The copy you return must begin at the line containing "scroll(862, 355, down, 5)" and end at the final line of the listing below, with every picture left out.

#### [COLLECTED DATA]
<<<<
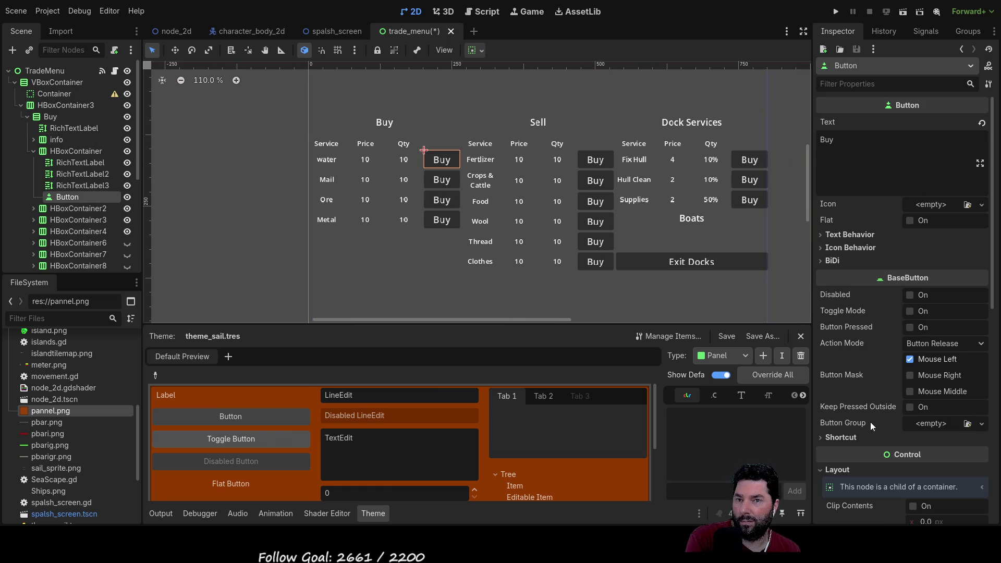
scroll(862, 355, down, 3)
scroll(862, 355, down, 5)
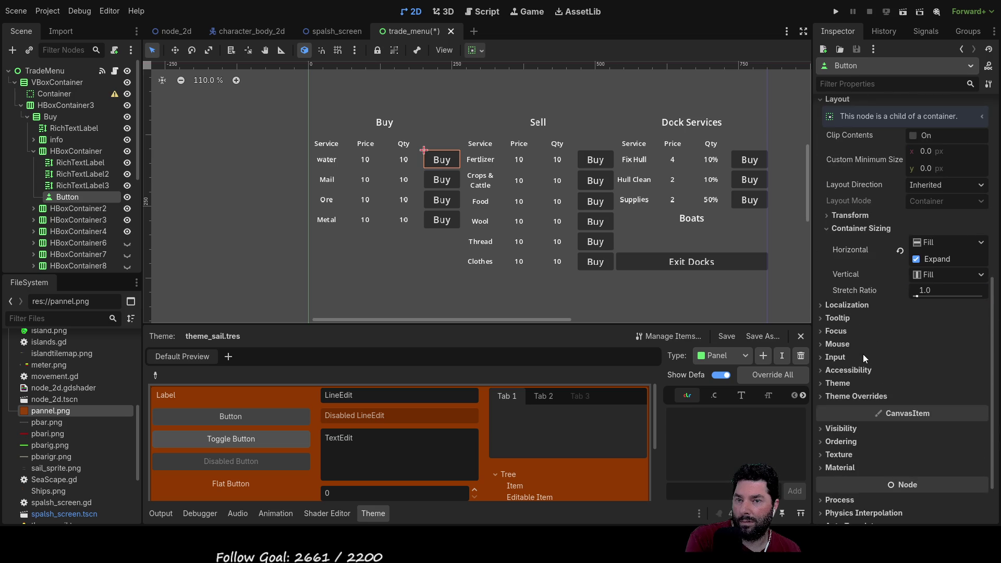
scroll(861, 331, up, 2)
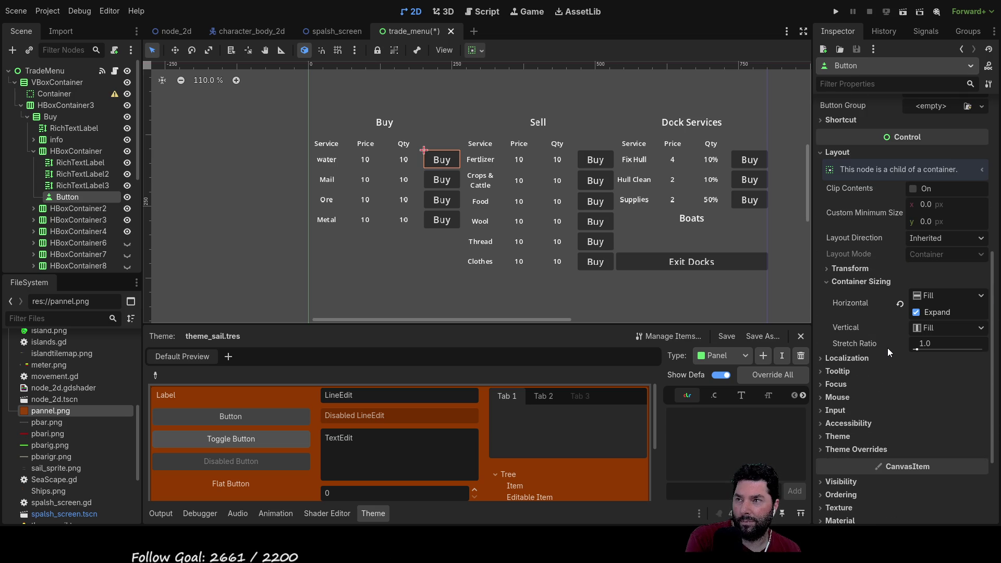
scroll(893, 305, up, 6)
>>>>
#### [REPLY TO THE EXERCISE]
scroll(862, 355, down, 5)
scroll(861, 331, up, 2)
scroll(893, 305, up, 6)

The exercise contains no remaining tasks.